Die der Justiz zugewiesenen Aufgaben ergeben sich aus dem gesetzlich festgelegten Auftrag: Richter und Staatsanwälte sind bei der Erfüllung dieser Aufgaben an Gesetz und Recht – und nichts anderes – gebunden. Dies bedeutet zugleich: Betriebswirtschaftliche Erkenntnisse – mögen diese zur Kostenkalkulation aus haushaltstechnischen Gründen wichtig und bedeutsam sein – können Richter und Staatsanwälte von diesem verfassungsrechtlich festgelegten Auftrag nicht entbinden und mithin auch nicht zum Bewertungsmaßstab ihrer Arbeit gemacht werden.

Wir wenden uns auch nicht aus Bequemlichkeit oder Starrsinn gegen gesetzliche Reformvorhaben, aber wir fordern eine rechtzeitige, umfassende Unterrichtung und die Möglichkeit zu offenem Diskurs über gesetzliche Neuerungen.
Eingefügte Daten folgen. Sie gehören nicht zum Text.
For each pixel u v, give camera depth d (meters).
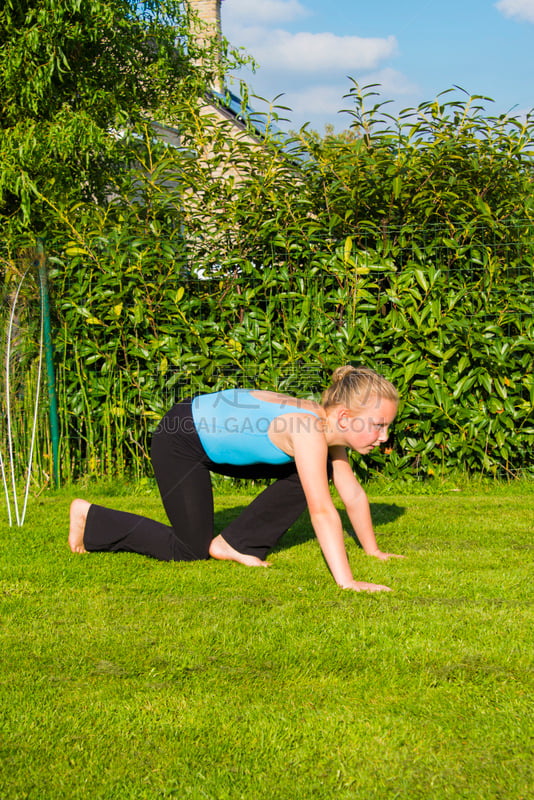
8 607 2.66
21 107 6.03
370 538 3.37
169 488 3.27
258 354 5.30
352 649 2.21
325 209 5.34
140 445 5.58
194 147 5.41
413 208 5.21
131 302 5.43
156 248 5.24
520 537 3.75
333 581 2.94
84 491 5.38
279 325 5.43
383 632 2.34
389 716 1.82
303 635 2.33
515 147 4.98
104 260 5.30
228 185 5.30
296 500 3.25
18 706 1.88
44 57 6.03
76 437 5.61
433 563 3.21
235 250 5.38
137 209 5.33
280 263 5.39
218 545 3.32
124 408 5.46
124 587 2.91
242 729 1.76
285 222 5.34
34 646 2.28
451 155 4.93
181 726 1.78
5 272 5.40
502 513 4.40
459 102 4.93
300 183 5.44
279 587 2.87
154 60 7.48
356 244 5.33
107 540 3.39
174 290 5.37
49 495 5.26
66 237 5.40
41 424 5.47
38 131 5.84
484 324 5.16
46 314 5.30
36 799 1.51
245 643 2.28
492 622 2.43
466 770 1.60
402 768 1.61
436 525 4.04
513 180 5.11
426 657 2.16
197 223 5.39
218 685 2.00
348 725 1.78
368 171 5.11
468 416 5.21
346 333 5.17
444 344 5.22
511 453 5.41
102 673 2.08
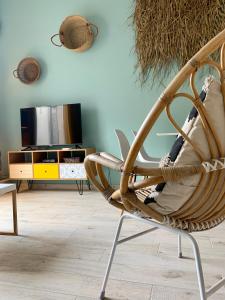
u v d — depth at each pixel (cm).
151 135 350
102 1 365
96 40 370
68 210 263
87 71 376
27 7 396
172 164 75
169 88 65
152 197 80
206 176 73
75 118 364
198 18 319
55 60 388
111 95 368
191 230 85
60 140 370
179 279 129
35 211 265
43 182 390
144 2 339
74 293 121
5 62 409
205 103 70
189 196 76
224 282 84
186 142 72
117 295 118
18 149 406
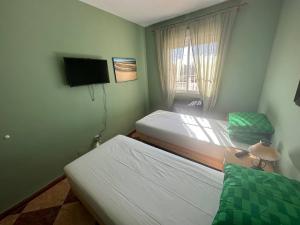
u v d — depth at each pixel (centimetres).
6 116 153
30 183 178
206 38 261
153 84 371
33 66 169
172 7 246
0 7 140
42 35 174
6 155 156
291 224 60
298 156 107
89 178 129
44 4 171
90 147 254
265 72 230
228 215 69
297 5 139
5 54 147
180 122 245
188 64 303
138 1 221
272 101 184
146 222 91
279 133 150
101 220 109
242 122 187
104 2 219
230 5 232
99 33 243
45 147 190
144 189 116
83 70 214
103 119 272
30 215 155
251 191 78
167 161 148
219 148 175
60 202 169
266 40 219
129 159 154
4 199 158
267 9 209
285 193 75
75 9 204
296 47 132
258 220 64
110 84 276
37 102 177
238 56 246
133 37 314
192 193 110
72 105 217
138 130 256
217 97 282
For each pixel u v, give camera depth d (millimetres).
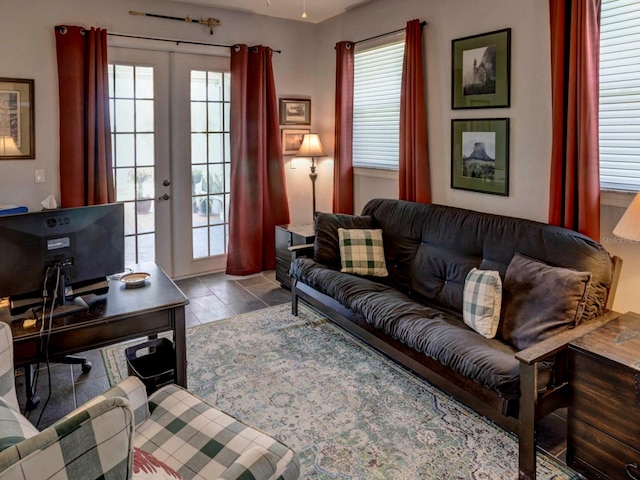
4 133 3613
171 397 1695
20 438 958
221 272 5008
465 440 2221
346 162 4641
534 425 1893
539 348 1920
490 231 2902
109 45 4035
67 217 1956
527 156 3074
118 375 2842
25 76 3641
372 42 4305
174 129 4488
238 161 4688
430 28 3674
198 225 4805
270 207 5016
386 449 2158
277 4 4383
Nur wenn die Belange der Justiz rechtzeitig mit in die Diskussion eingebracht werden können, erscheint uns die Gewähr für sachgerechte Veränderungen gegeben.

Es muss doch – so glaube ich immer, vielleicht etwas naiv – möglich sein, im offenen Gedankenaustausch die uns alle gemeinsam berührenden und zum Teil auch bedrückenden Probleme zum Wohle einer funktionsfähigen Justiz mit dem Ziele der Erhaltung einer qualifizierten und hochwertigen Rechtsprechung zu erörtern und auch konsensfähig zu lösen.

Ein solch offener Umgang miteinander setzt zum einen den Willen voraus, wirklich gemeinsam zum Wohle des Ganzen zu arbeiten, zum anderen aber auch gegenseitiges Vertrauen in die Gutwilligkeit der Argumentation jedes Gesprächspartners. Vertrauen kann aber nur auf der Grundlage umfassender rechtzeitiger und zutreffender, d.h. vollständiger Information entstehen und im Rahmen einer ständigen Unterrichtung gedeihen.

Wir wünschen uns deshalb von allen Beteiligten ein offenes Gespräch über die Dinge, die die Justiz bewegen, und meinen, dass dann die Entscheidungen gefunden werden können, die sachgerechte und angemessene Veränderungen für die Justiz bringen.

Zu diesem offenen Umgang gehört auch als Selbstverständlichkeit der Meinungsaustausch mit Vertretern der Exekutive und der Legislative ohne jede Berührungsangst.

Der Hamburgische Richterverein tritt nachdrücklich für einen solchen offenen Diskurs mit allen politischen Kräften, seien sie in der Legislative oder Exekutive vertreten, ein und bietet sich als Forum für die Auseinandersetzung über justizpolitische Fragen in allen Bereichen an. Wir meinen, dass die Justiz nur an Ansehen gewinnen kann, wenn Richter und Staatsanwälte Vertretern der Legislative und Exekutive Einblick in ihre Arbeit und in ihre Arbeitsweise geben, um dadurch das Verständnis für die besondere Bedeutung einer unabhängigen Justiz zu verstärken und einem berechtigten Informationsinteresse zu entsprechen.

Lassen Sie mich die vorstehenden Ausführungen in einem Satz zusammenfassen:

Die Probleme, die zukünftig von der Justiz zu bewältigen sind, sind sicherlich schwerwiegend und müssen mit langfristiger Planung getroffen werden. Dies wird aber nur dann erfolgreich gelingen, wenn wir alle gemeinsam vertrauensvoll und konstruktiv die vor uns liegenden Aufgaben in Angriff nehmen.